Saved data entries
※

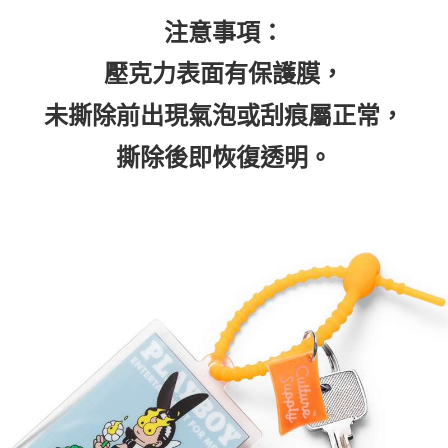
注意事項：
壓克力表面有保護膜，
未撕除前出現氣泡或刮痕屬正常，
撕除後即恢復透明。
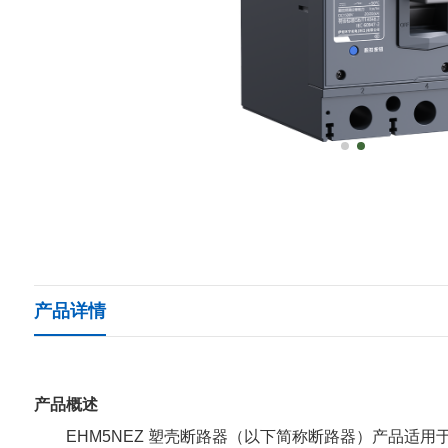
产品详情
产品概述
EHM5NEZ 塑壳断路器（以下简称断路器）产品适用于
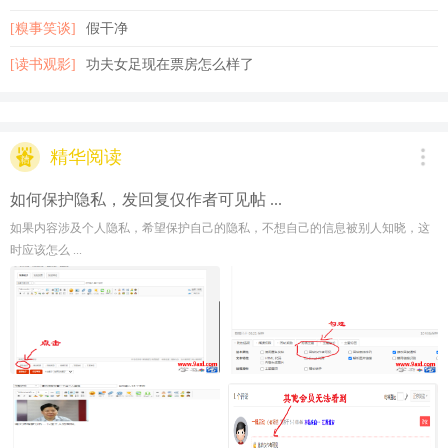
[糗事笑谈]
假干净
[读书观影]
功夫女足现在票房怎么样了
精华阅读
如何保护隐私，发回复仅作者可见帖 ...
如果内容涉及个人隐私，希望保护自己的隐私，不想自己的信息被别人知晓，这
时应该怎么 ...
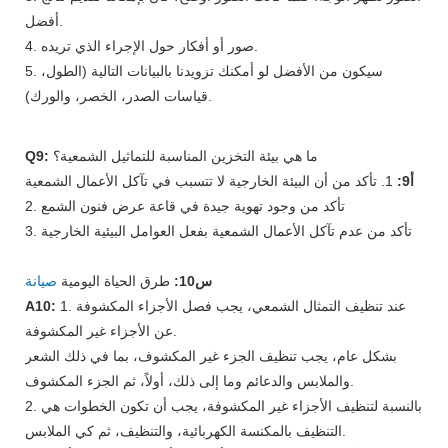
أفضل.
4. صور أو أفكار حول الإجراء الذي تريده.
5. سيكون من الأفضل لو أمكنك تزويدنا بالبيانات التالية (الطول،
قياسات الصدر، الخصر، والورك).
ما هي بيئة التخزين المناسبة للتماثيل الشمعية؟
Q9:
أ9:
1. تأكد من أن البيئة الخارجية لا تتسبب في تآكل الأعمال الشمعية
2. تأكد من وجود تهوية جيدة في قاعة عرض فنون الشمع
3. تأكد من عدم تآكل الأعمال الشمعية بفعل العوامل البيئية الخارجية
س10:
طرق الحياة اليومية
صيانة
1. عند تنظيف التمثال الشمعي، يجب فصل الأجزاء المكشوفة
A10:
عن الأجزاء غير المكشوفة.
بشكل عام، يجب تنظيف الجزء غير المكشوف، بما في ذلك الشعر
والملابس والدعائم وما إلى ذلك، أولاً، ثم الجزء المكشوف.
2. بالنسبة لتنظيف الأجزاء غير المكشوفة، يجب أن تكون الخطوات هي
التنظيف بالمكنسة الكهربائية، والتنظيف، ثم كي الملابس.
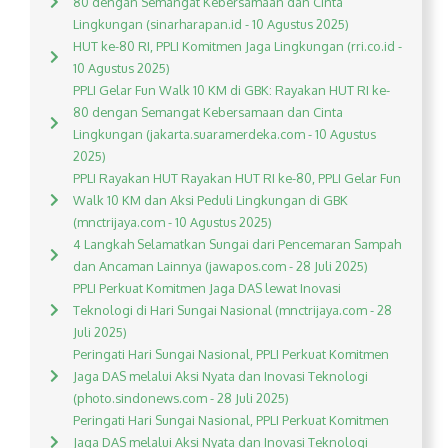
80 dengan Semangat Kebersamaan dan Cinta
Lingkungan (sinarharapan.id - 10 Agustus 2025)
HUT ke-80 RI, PPLI Komitmen Jaga Lingkungan (rri.co.id -
10 Agustus 2025)
PPLI Gelar Fun Walk 10 KM di GBK: Rayakan HUT RI ke-
80 dengan Semangat Kebersamaan dan Cinta
Lingkungan (jakarta.suaramerdeka.com - 10 Agustus
2025)
PPLI Rayakan HUT Rayakan HUT RI ke-80, PPLI Gelar Fun
Walk 10 KM dan Aksi Peduli Lingkungan di GBK
(mnctrijaya.com - 10 Agustus 2025)
4 Langkah Selamatkan Sungai dari Pencemaran Sampah
dan Ancaman Lainnya (jawapos.com - 28 Juli 2025)
PPLI Perkuat Komitmen Jaga DAS lewat Inovasi
Teknologi di Hari Sungai Nasional (mnctrijaya.com - 28
Juli 2025)
Peringati Hari Sungai Nasional, PPLI Perkuat Komitmen
Jaga DAS melalui Aksi Nyata dan Inovasi Teknologi
(photo.sindonews.com - 28 Juli 2025)
Peringati Hari Sungai Nasional, PPLI Perkuat Komitmen
Jaga DAS melalui Aksi Nyata dan Inovasi Teknologi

※

Work required:
Take the line holding "Lingkungan (sinarharapan.id - 10" and the lines after it through the end of the entries. Retype them exactly and add nothing.

Solution:
Lingkungan (sinarharapan.id - 10 Agustus 2025)
HUT ke-80 RI, PPLI Komitmen Jaga Lingkungan (rri.co.id -
10 Agustus 2025)
PPLI Gelar Fun Walk 10 KM di GBK: Rayakan HUT RI ke-
80 dengan Semangat Kebersamaan dan Cinta
Lingkungan (jakarta.suaramerdeka.com - 10 Agustus
2025)
PPLI Rayakan HUT Rayakan HUT RI ke-80, PPLI Gelar Fun
Walk 10 KM dan Aksi Peduli Lingkungan di GBK
(mnctrijaya.com - 10 Agustus 2025)
4 Langkah Selamatkan Sungai dari Pencemaran Sampah
dan Ancaman Lainnya (jawapos.com - 28 Juli 2025)
PPLI Perkuat Komitmen Jaga DAS lewat Inovasi
Teknologi di Hari Sungai Nasional (mnctrijaya.com - 28
Juli 2025)
Peringati Hari Sungai Nasional, PPLI Perkuat Komitmen
Jaga DAS melalui Aksi Nyata dan Inovasi Teknologi
(photo.sindonews.com - 28 Juli 2025)
Peringati Hari Sungai Nasional, PPLI Perkuat Komitmen
Jaga DAS melalui Aksi Nyata dan Inovasi Teknologi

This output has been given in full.